Defective mismatch-repair as a minor tumorigenic pathway in Barrett esophagus-associated adenocarcinoma

Abstract

The malignant transformation that characterizes the development of Barrett esophagus-associated adenocarcinomas is a multi-step process in which genetic alterations in various tumor-associated genes accumulate. Defective mismatch repair (MMR) is the cause of microsatellite instability (MSI) pathway that characterizes a subset of gastrointestinal tumors and is specifically associated with tumor development within the hereditary nonpolyposis colorectal cancer (HNPCC) syndrome.
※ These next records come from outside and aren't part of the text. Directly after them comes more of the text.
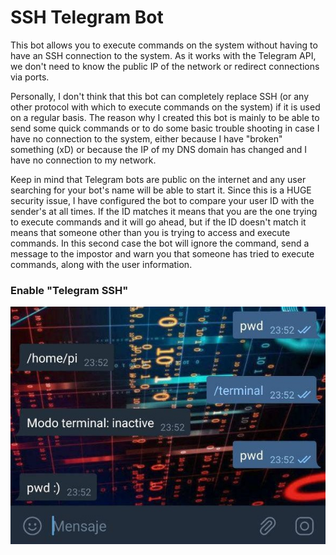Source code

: # SSH Telegram Bot

This bot allows you to execute commands on the system without having to have an SSH connection to the system. As it works with the Telegram API, we don't need to know the public IP of the network or redirect connections via ports.

Personally, I don't think that this bot can completely replace SSH (or any other protocol with which to execute commands on the system) if it is used on a regular basis. The reason why I created this bot is mainly to be able to send some quick commands or to do some basic trouble shooting in case I have no connection to the system, either because I have "broken" something (xD) or because the IP of my DNS domain has changed and I have no connection to my network.

Keep in mind that Telegram bots are public on the internet and any user searching for your bot's name will be able to start it. Since this is a HUGE security issue, I have configured the bot to compare your user ID with the sender's at all times. If the ID matches it means that you are the one trying to execute commands and it will go ahead, but if the ID doesn't match it means that someone other than you is trying to access and execute commands. In this second case the bot will ignore the command, send a message to the impostor and warn you that someone has tried to execute commands, along with the user information.

### Enable "Telegram SSH"
![Command example](https://github.com/b4shnhawx/ssh-telegram-bot/blob/main/images/command.jpg)

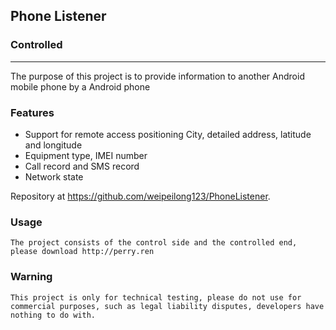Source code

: ## **Phone Listener** 
### Controlled

----------
The purpose of this project is to provide information to another Android mobile phone by a Android phone

### **Features**
 - Support for remote access positioning City, detailed address, latitude and longitude
 - Equipment type, IMEI number
 - Call record and SMS record
 - Network state

Repository at https://github.com/weipeilong123/PhoneListener.

### **Usage**
    The project consists of the control side and the controlled end, please download http://perry.ren

### **Warning**
    This project is only for technical testing, please do not use for commercial purposes, such as legal liability disputes, developers have nothing to do with.
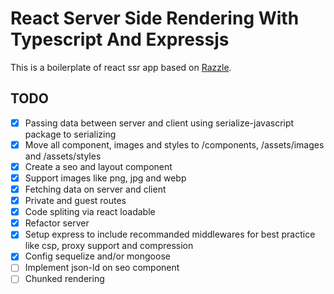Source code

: # React Server Side Rendering With Typescript And Expressjs

This is a boilerplate of react ssr app based on [Razzle](https://github.com/jaredpalmer/razzle/).

## TODO
- [x] Passing data between server and client using serialize-javascript package to serializing
- [x] Move all component, images and styles to /components, /assets/images and /assets/styles
- [x] Create a seo and layout component
- [x] Support images like png, jpg and webp
- [x] Fetching data on server and client
- [x] Private and guest routes
- [x] Code spliting via react loadable
- [x] Refactor server
- [x] Setup express to include recommanded middlewares for best practice like csp, proxy support and compression
- [x] Config sequelize and/or mongoose
- [ ] Implement json-ld on seo component
- [ ] Chunked rendering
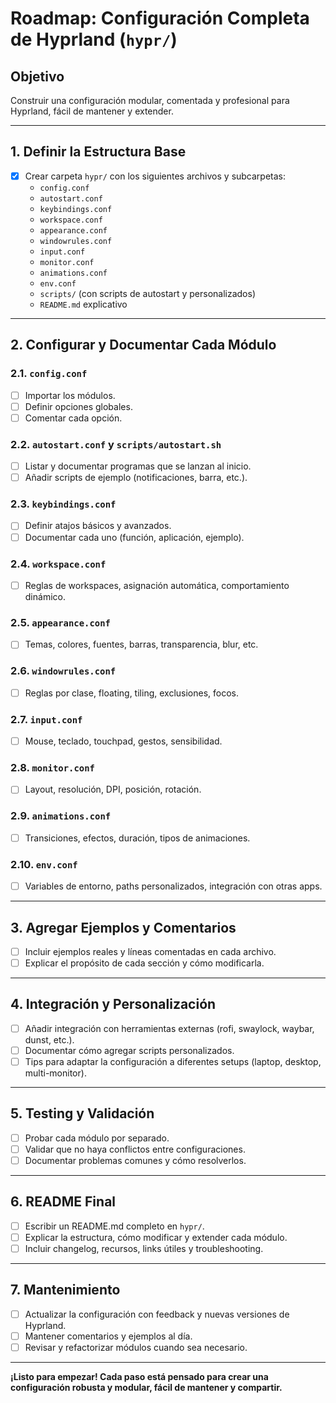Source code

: # Roadmap: Configuración Completa de Hyprland (`hypr/`)

## Objetivo
Construir una configuración modular, comentada y profesional para Hyprland, fácil de mantener y extender.

---

## 1. Definir la Estructura Base
- [x] Crear carpeta `hypr/` con los siguientes archivos y subcarpetas:
  - `config.conf`
  - `autostart.conf`
  - `keybindings.conf`
  - `workspace.conf`
  - `appearance.conf`
  - `windowrules.conf`
  - `input.conf`
  - `monitor.conf`
  - `animations.conf`
  - `env.conf`
  - `scripts/` (con scripts de autostart y personalizados)
  - `README.md` explicativo

---

## 2. Configurar y Documentar Cada Módulo

### 2.1. `config.conf`
- [ ] Importar los módulos.
- [ ] Definir opciones globales.
- [ ] Comentar cada opción.

### 2.2. `autostart.conf` y `scripts/autostart.sh`
- [ ] Listar y documentar programas que se lanzan al inicio.
- [ ] Añadir scripts de ejemplo (notificaciones, barra, etc.).

### 2.3. `keybindings.conf`
- [ ] Definir atajos básicos y avanzados.
- [ ] Documentar cada uno (función, aplicación, ejemplo).

### 2.4. `workspace.conf`
- [ ] Reglas de workspaces, asignación automática, comportamiento dinámico.

### 2.5. `appearance.conf`
- [ ] Temas, colores, fuentes, barras, transparencia, blur, etc.

### 2.6. `windowrules.conf`
- [ ] Reglas por clase, floating, tiling, exclusiones, focos.

### 2.7. `input.conf`
- [ ] Mouse, teclado, touchpad, gestos, sensibilidad.

### 2.8. `monitor.conf`
- [ ] Layout, resolución, DPI, posición, rotación.

### 2.9. `animations.conf`
- [ ] Transiciones, efectos, duración, tipos de animaciones.

### 2.10. `env.conf`
- [ ] Variables de entorno, paths personalizados, integración con otras apps.

---

## 3. Agregar Ejemplos y Comentarios

- [ ] Incluir ejemplos reales y líneas comentadas en cada archivo.
- [ ] Explicar el propósito de cada sección y cómo modificarla.

---

## 4. Integración y Personalización

- [ ] Añadir integración con herramientas externas (rofi, swaylock, waybar, dunst, etc.).
- [ ] Documentar cómo agregar scripts personalizados.
- [ ] Tips para adaptar la configuración a diferentes setups (laptop, desktop, multi-monitor).

---

## 5. Testing y Validación

- [ ] Probar cada módulo por separado.
- [ ] Validar que no haya conflictos entre configuraciones.
- [ ] Documentar problemas comunes y cómo resolverlos.

---

## 6. README Final

- [ ] Escribir un README.md completo en `hypr/`.
- [ ] Explicar la estructura, cómo modificar y extender cada módulo.
- [ ] Incluir changelog, recursos, links útiles y troubleshooting.

---

## 7. Mantenimiento

- [ ] Actualizar la configuración con feedback y nuevas versiones de Hyprland.
- [ ] Mantener comentarios y ejemplos al día.
- [ ] Revisar y refactorizar módulos cuando sea necesario.

---

**¡Listo para empezar! Cada paso está pensado para crear una configuración robusta y modular, fácil de mantener y compartir.**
The few studies that have assessed MMR defects in Barrett-associated adenocarcinomas have reached different results. We therefore assessed the expression of the MMR proteins MLH1 and MSH2 in a series of 59 Barrett adenocarcinomas and found a loss of MMR protein immunostaining in 2/59 (3%) tumors; one tumor showed a loss of MSH2 expression, the other tumor showed a loss of MLH1, and both tumors displayed an MSI-high phenotype. Our findings suggest that only a small subset of Barrett adenocarcinomas develop because of defective MMR, but demonstrate that MLH1 and MSH2 are the primary targets for defective MMR also in this tumor type.